The makers of Marley & Me obviously haven't heard the old news editors' maxim that "man bites dog" is a story, but "dog bites man" isn't. Their film is about a journalist, but "man buys dog" is about as far as it goes. Based on John Grogan's best-selling memoir, it stars Owen Wilson as Grogan and Jennifer Aniston as his wife Jenny, newlyweds who are starting work at two Miami newspapers. The film follows their lives for a decade or so, as John becomes a successful columnist, often writing about the couple's pet Labrador, Marley. Considering that he gets his name in the title, it's curious how superfluous Marley is. He's dubbed "the world's worst dog", but he doesn't even bite anyone, and, apart from giving John some column fodder, he doesn't affect the Grogans' well-being or relationship at all.

What tends to happen is that John and Jenny discuss whether to move house or to have a child, and then, in case we've forgotten the eponymous canine, they conclude the scene by looking round to see Marley chewing a cushion. It's what you might call a walkies-on part. Another curious omission from the film is a single quotation from Grogan's columns. His editor tells him that he's a "national treasure, the comic voice of South Florida", but without any Sex and the City-style voice-over, we have to take his word for it.

All the same, Marley & Me is a pleasant, breezy portrait of a happily uneventful marriage. It has one spike of energy when Jenny is ground down by new parenthood, a sequence so well observed and well played by Aniston that it almost merits a film in itself. But the script shies away from anything so discomfiting for most of its lengthy running time. The central dilemma, such as it is, is whether John should keep writing light columns, or whether he should get back to hard news reporting, which is what he always wanted to do. It's a dilemma his editor eases by doubling John's salary on the spot.
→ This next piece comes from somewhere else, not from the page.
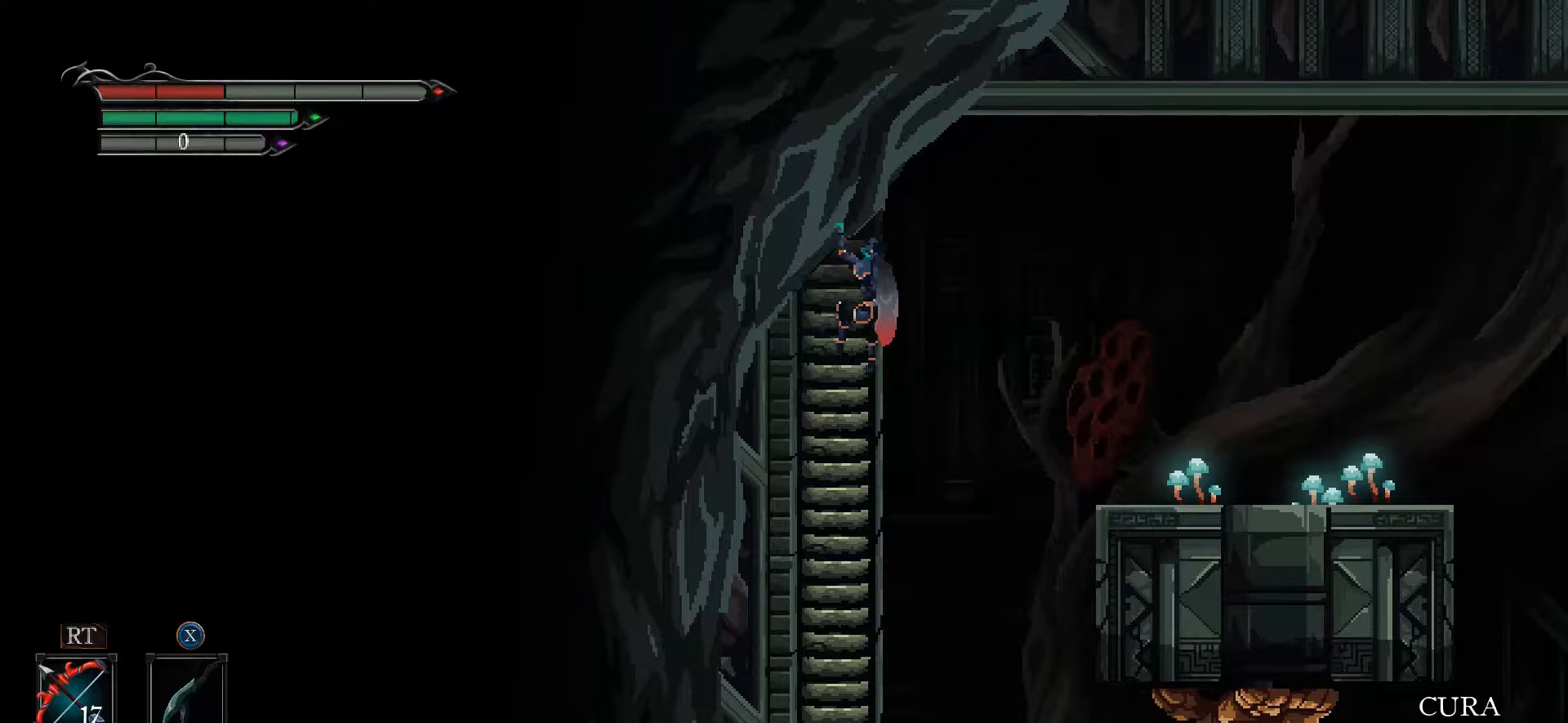
{"dt_ms": 500, "buttons": ["A"], "left_stick": "right", "right_stick": "center", "events": [[167, "left_stick", "center"], [333, "left_stick", "right"], [400, "A", "down"], [500, "L1", "up"]]}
Maybe I'm just jealous, but I think Marley & Me is fatally out of step with these credit-crunched times. Much like Leonardo DiCaprio in Revolutionary Road, John's got a cushy job for life, a ravishing wife, a brood of adoring children and a house the size of Heathrow ... and we're meant to sympathise? Besides, Wilson is the last actor who seems as if he'd prefer to write investigative news stories rather than dog-based humour pieces. Let's face it, he's half-Labrador himself.